TORONTO – As long as it doesn’t mean opening up the border to American cable channels, Corus Entertainment president and CEO John Cassaday says he’s okay with the CRTC dumping its policy of one specialty channel per genre.
In a conference call this afternoon with financial analysts discussing the company’s strong third quarter results, Cassaday touched on the company’s positioning with several regulatory proceedings under way.
"Our view is Canadian competition is fine and will improve the system," said Cassaday. He added he is opposed to allowing American channels in because they will not be subject to the same Canadian content requirements and will be able to "dump" programming here reaping benefits with little costs. "That’s something we would resist with all our energies," he added.
Cassaday says he welcomes and doesn’t fear Canadian competition. "Shame on us," if the company can’t protect a well-established women’s programming brand like W, he pointed out.
The CEO also drew a line along the border when it comes to foreign ownership of broadcast companies in Canada saying while that might be fine for cable and telecom, it should be a non-starter in the broadcast realm.
"We do not believe foreign ownership is advisable in the broadcast sector," he added, pointing out that foreign-based companies are not allowed to own American broadcast companies.
Other regulatory nuggets from Corus included:
* The desire for funding to be more flexible so that it can be spent on new media.
* The desire for the Commission not to get in the way of big companies becoming bigger. Canadian media companies "will have to be of significant size to get the attention of the (Hollywood) studios," said Cassaday, or else those huge content producers might turn to other platforms for Canadian distribution.
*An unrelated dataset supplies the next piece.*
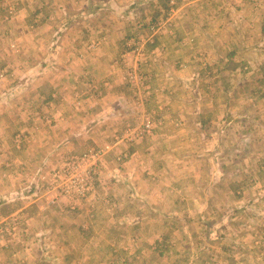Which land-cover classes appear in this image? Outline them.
<instances>
[{"label": "rangeland", "instance_id": "1", "mask_svg": "<svg viewBox=\"0 0 264 264\" xmlns=\"http://www.w3.org/2000/svg\"><path fill=\"white\" fill-rule=\"evenodd\" d=\"M88 1L143 15L0 0V264H264V0H144L94 91L52 75L55 7Z\"/></svg>", "mask_w": 264, "mask_h": 264}, {"label": "crops", "instance_id": "2", "mask_svg": "<svg viewBox=\"0 0 264 264\" xmlns=\"http://www.w3.org/2000/svg\"><path fill=\"white\" fill-rule=\"evenodd\" d=\"M62 1H69V0H62ZM136 1L137 0H130V3L126 4L129 6V9H133L136 11ZM143 3L144 0H139V2L137 3L138 7H141V12L143 15H145V10L143 7ZM130 4H131V8H130ZM80 6V8H79ZM124 7V6H122ZM166 7V12H164V15L161 17L163 18V20H159L156 22V20H154V18L151 20L152 22V26L153 27H159L161 28L162 25H166V20H167V16H169V13H167L168 9H170V7L168 6H164ZM107 8V6H104L103 9H100L101 11H104ZM162 8V7H161ZM56 10L58 11H62L64 13V19H60L58 20L56 23H53V27L56 26L58 29V31L56 32V35L53 36V44H57L60 48V50L58 49H53L52 53H56V59H57V64L53 67V71H52V75H53V79L56 80L55 83L59 82V79L62 78L64 75H66L67 77L72 74V72H69L68 69L70 68H75V65L78 63L79 65H82L85 72H78L77 73V78H79L78 80H80L83 76L82 74L86 75L87 72L89 71L91 73V77L90 79H88V84L86 82V80L84 79V82L78 81L77 83H74L71 85V88H75L74 86H76V84H80L83 85L84 89H89L90 91H94V90H105L106 87H109L110 89L113 88V86H111V82H109V79L113 78L111 75H114V73L116 72V67H110V69H108L107 72H104V76L102 77H98L96 80L100 81V82H96V80L93 78L94 74H96L95 72H93L94 70L98 71L99 68L95 67L94 63L97 64H101L102 68H106V64H108L107 62L109 60H111L112 58L116 57V56H120L122 55L121 52L120 54H117L115 51L119 50L120 45L124 46L126 44L127 41V37L129 36H133L136 34V31L138 28H140L137 24L136 21L139 22V24L143 21H145V18L142 16H138L137 20L136 18L134 19V22L131 21L130 19L127 20H123V21H116V23L111 25L109 23H106V21L108 19H104V18H99L98 19H91L90 17L92 16H99L101 15V13H96L93 14L94 12H99V11H95L93 9H90V4L89 1L85 2V4H80L78 5L77 3H74L72 5L70 4H59L56 5L55 7ZM152 9V7L148 8L149 13L150 10ZM126 11L125 15L128 14L130 12ZM144 10V11H143ZM158 12H161V10H158ZM135 16H136V12H135ZM171 16V15H170ZM143 17V18H142ZM159 19V18H158ZM194 19V18H193ZM192 19V21H193ZM111 20H115V19H111ZM170 25V24H169ZM136 27H138L136 29ZM174 30L175 32H173L172 34H170L171 36L167 35L168 37L171 38V40H176L178 42V34H177V27L174 26ZM187 27H190L189 25ZM105 30V31H104ZM104 31V33H103ZM160 31V30H158ZM140 32V31H139ZM190 33V31H189ZM105 35L106 37L101 40V37ZM167 36H163V39H161V36H159V34H156L155 38L152 39L151 42H162L164 41L165 45L167 43ZM191 39V34L188 36ZM58 38H61L60 40H58ZM64 38L67 39V47L70 48H64L62 47V40H64ZM55 39L57 41H55ZM157 40V41H156ZM85 42V49L84 52H76L74 53L72 51V49L74 48V44L76 46V44L79 43H83ZM125 42V43H124ZM158 48H160L158 46ZM164 50L168 51L167 49L164 48ZM115 52V53H113ZM187 53V51H185ZM225 57L226 60L228 61V66H230L231 68L233 66H236V68H238V62H237V58H239V54L238 53H229L227 54ZM224 57V58H225ZM246 58V56H244ZM119 58V57H118ZM107 59V60H106ZM222 60V58H221ZM105 62V63H104ZM225 65V63L223 61H221V66ZM219 66V65H218ZM118 67V66H117ZM185 68V67H184ZM56 70V71H55ZM225 70V69H223ZM228 70V68H227ZM178 69H176L173 74L175 76H178ZM218 72V70H217ZM228 72H231L230 70H228ZM233 72V70H232ZM224 72H222L220 70L219 74H222ZM156 75V74H155ZM66 84V83H64ZM113 84V83H112ZM118 87V86H117ZM82 89V88H81ZM118 89V88H117ZM125 99L123 96L118 97V99L122 100ZM87 101V100H86ZM138 108H141L138 106ZM143 109V107L141 108ZM147 112V111H146ZM126 167L129 169L132 168V164H127Z\"/></svg>", "mask_w": 264, "mask_h": 264}, {"label": "built area", "instance_id": "3", "mask_svg": "<svg viewBox=\"0 0 264 264\" xmlns=\"http://www.w3.org/2000/svg\"><path fill=\"white\" fill-rule=\"evenodd\" d=\"M146 127H148V124L146 125Z\"/></svg>", "mask_w": 264, "mask_h": 264}, {"label": "trees", "instance_id": "4", "mask_svg": "<svg viewBox=\"0 0 264 264\" xmlns=\"http://www.w3.org/2000/svg\"><path fill=\"white\" fill-rule=\"evenodd\" d=\"M262 96L264 97V94Z\"/></svg>", "mask_w": 264, "mask_h": 264}]
</instances>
* In radio, DAB is basically toast in Canada. "We seemed to have missed that opportunity in Canada," said Cassaday. The attention is being turned on the U.S. digital radio solution, In Band On Channel (IBOC), better known as HD Radio. But don’t look for any near term transitions. Corus Radio president John Hayes said: "It is going to take a significant amount of time," to do it in Canada as all broadcasters here have to agree on technical regime – and co-ordinate that with U.S. Then vendors have to be enticed to come to Canada with product – and then consumers have to be enticed to buy a new piece of expensive equipment at high cost.
"(It will be) 3-5 years before it even gets started," predicted Hayes.